Ulibarrena quiere que los visitantes (los llama «turistas intelectuales rurales») vayan percibiendo ese estilo común que impregna a las 10.000 piezas expuestas: el sello euskariano. «¿Pensad!», dicen muchos carteles. «Los saberes de nuestros padres están en estos objetos. En ellos percibimos la potencia mental y la sensibilidad de nuestros antepasados. Fijaos en la forma, el trazo, la proporción, el ritmo. Es el estilo oriundo étnico-plástico». Después de un rato paseando por las salas del museo, el ojo del visitante empieza a trabar asociaciones: una pieza de hierro curvada -de un asador- se revela con la misma forma de saurio que una cesta punta colocada a su lado. Así es como descubre Ulibarrena causas, motivos, impulsos comunes, una pauta profunda que ordena toda esta avalancha de objetos. «Aquí late una sensibilidad», dice. «El que hizo este asador no era sólo un herrero o un técnico; era también un artista sensible. Nuestro arte es el arte de la vida cotidiana y de los oficios».

Inventos 'modernícolas'

Por eso Ulibarrena reprochaba a escultores vascos de renombre que se hubieran alejado de la «maestría de los gremios». «¿Chillida? Una sosada. Sus obras se parecen a Nueva York, pero a Guipúzcoa desde luego no. Esas esculturas de hierros atravesados son inventos modernícolas. Artificios. Yo hablaba mucho con Oteiza. Solía venir al museo de Berrioplano, porque decía que le inspiraba mucho, y yo le respondía 'pues chico, no se te nota. Todo lo que haces parece de fuera. ¿Por qué renuncias a lo que nos han enseñado nuestros ancestros?' ¿A mí no se me olvida quién soy! ¿Soy como me parió mi madre, cojonia! ¿Tengo el oficio de mis antepasados, que ya lo dominaban todo, no necesito inventos modernícolas!».
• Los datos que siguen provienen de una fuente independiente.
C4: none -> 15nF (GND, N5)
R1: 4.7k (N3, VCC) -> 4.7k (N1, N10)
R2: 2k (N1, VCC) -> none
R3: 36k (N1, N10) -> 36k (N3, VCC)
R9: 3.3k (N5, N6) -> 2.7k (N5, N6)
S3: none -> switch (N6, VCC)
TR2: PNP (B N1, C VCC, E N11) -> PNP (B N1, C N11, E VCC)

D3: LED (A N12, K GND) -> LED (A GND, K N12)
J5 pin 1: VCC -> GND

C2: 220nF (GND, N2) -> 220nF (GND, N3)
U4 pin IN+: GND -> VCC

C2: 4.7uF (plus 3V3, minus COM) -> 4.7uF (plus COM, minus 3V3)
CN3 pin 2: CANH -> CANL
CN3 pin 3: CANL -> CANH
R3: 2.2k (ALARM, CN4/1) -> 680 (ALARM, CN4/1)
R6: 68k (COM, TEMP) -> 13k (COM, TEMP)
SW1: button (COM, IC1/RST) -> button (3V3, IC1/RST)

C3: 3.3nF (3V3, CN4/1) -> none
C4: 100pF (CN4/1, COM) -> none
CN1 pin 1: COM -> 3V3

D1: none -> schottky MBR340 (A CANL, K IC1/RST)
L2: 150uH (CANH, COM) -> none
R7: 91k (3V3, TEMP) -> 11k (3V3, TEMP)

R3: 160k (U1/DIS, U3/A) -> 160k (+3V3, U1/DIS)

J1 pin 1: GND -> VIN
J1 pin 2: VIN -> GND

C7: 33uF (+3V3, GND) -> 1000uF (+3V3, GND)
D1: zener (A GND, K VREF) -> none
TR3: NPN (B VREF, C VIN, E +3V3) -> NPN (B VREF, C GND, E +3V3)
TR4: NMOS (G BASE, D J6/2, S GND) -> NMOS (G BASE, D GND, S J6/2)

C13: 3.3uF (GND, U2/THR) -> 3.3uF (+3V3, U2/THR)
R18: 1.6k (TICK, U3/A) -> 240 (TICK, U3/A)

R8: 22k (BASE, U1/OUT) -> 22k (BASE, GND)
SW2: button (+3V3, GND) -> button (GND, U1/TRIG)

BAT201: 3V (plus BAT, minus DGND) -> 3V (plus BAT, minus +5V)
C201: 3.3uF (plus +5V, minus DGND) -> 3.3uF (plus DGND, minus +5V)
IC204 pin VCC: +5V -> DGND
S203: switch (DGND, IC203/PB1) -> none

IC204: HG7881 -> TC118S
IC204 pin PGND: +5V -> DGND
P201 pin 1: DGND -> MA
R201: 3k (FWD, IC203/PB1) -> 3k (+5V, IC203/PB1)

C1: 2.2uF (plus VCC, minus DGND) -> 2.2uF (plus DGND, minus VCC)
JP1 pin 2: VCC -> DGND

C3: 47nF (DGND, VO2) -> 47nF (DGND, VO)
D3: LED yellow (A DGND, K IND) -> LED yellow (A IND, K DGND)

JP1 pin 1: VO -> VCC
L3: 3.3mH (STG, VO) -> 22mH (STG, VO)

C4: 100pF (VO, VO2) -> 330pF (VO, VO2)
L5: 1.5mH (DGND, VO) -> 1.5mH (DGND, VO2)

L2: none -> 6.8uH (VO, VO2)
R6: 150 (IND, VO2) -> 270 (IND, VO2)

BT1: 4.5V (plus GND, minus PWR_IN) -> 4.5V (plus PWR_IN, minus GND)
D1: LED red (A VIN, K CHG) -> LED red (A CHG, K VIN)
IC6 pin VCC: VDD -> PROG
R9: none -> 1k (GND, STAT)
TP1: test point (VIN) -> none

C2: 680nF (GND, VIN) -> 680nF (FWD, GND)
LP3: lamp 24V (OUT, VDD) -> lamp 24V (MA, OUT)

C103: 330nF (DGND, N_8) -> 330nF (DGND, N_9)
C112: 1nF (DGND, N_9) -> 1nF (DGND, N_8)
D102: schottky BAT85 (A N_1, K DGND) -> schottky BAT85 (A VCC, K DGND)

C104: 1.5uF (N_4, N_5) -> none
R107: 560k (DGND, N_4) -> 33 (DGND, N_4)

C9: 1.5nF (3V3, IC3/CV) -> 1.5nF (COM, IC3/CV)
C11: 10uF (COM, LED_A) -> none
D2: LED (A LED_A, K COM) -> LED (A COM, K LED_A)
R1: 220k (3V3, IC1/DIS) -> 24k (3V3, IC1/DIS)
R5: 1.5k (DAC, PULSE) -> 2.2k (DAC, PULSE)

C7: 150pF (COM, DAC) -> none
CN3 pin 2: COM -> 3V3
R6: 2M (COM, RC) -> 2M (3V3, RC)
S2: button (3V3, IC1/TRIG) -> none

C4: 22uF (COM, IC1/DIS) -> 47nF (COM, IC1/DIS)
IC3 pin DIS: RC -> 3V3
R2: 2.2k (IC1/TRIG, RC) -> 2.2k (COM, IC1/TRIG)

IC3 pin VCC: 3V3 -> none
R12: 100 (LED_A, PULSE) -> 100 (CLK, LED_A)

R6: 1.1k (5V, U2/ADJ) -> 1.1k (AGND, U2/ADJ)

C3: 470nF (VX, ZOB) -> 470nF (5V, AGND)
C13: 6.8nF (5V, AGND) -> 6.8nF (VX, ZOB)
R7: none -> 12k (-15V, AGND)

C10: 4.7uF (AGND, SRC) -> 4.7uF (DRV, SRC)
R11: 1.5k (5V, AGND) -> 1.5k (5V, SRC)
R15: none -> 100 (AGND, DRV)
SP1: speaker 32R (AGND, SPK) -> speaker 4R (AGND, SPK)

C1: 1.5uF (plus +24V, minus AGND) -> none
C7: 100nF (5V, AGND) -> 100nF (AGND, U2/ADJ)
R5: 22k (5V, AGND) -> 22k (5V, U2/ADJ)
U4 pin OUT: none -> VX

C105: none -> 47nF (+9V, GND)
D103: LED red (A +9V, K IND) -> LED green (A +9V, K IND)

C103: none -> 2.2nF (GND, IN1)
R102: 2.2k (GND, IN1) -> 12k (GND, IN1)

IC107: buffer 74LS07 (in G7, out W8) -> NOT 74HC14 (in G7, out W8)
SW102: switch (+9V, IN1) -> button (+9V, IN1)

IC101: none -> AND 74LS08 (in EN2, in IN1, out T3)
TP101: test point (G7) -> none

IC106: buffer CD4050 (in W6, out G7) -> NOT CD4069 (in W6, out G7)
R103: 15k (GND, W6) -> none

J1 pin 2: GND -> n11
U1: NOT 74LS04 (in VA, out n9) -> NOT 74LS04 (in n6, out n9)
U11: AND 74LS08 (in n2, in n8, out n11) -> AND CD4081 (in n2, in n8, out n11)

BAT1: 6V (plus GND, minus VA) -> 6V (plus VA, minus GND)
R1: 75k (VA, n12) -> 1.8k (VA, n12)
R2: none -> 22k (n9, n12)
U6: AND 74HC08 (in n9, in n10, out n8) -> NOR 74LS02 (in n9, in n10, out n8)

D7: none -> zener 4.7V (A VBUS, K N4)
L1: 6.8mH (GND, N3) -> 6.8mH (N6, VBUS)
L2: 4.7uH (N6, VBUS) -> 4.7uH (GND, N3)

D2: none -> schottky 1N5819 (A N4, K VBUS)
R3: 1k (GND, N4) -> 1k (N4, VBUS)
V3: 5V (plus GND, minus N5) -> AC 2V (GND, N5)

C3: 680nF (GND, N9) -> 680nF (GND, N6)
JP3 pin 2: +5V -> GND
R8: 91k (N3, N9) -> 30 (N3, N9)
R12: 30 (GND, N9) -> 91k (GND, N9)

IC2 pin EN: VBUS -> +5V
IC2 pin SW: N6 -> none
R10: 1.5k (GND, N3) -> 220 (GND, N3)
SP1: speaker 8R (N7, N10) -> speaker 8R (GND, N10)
Ulibarrena se pasaría horas y horas enseñando las evidencias que brotan en cada rincón de su universo despiezado. Para él todo cuadra: el antiquísimo patinete de madera, los morrales del pastor, el cilindro de piedra con inscripciones misteriosas, el reloj de sol multimilenario. Cuando explica la sabiduría que se refleja en estos objetos, se entusiasma, le brillan los ojos azules y a menudo le brota una risotada infantil, como de asombro, como la de quien descubre lo evidente a quienes no saben verlo. «Todo esto me deja triste y contento», explica. «Triste porque la gente no sabe qué grandes fueron nuestros padres; contento porque cada vez que veo uno de estos objetos me doy cuenta de que tengo razón, de que somos una etnia antiquísima y que habíamos aprendido a hacer bien las cosas. Era nuestra manera de encajar en el mundo».